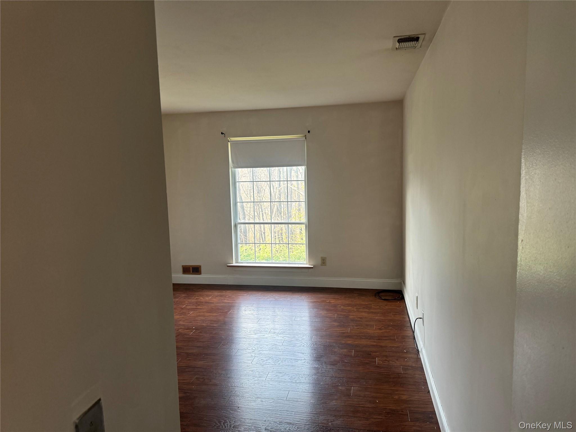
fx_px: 399
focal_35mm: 24
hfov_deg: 71.6
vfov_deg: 56.8
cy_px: 216
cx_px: 288
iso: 200
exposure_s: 1/88
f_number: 1.78
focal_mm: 6.76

-------------------------

> Task goal: Your task is to write out, exactly, the line that contains "vfov_deg: 56.8" and each line after it to the end of the data, with no other lines.

> Result for this exercise:
vfov_deg: 56.8
cy_px: 216
cx_px: 288
iso: 200
exposure_s: 1/88
f_number: 1.78
focal_mm: 6.76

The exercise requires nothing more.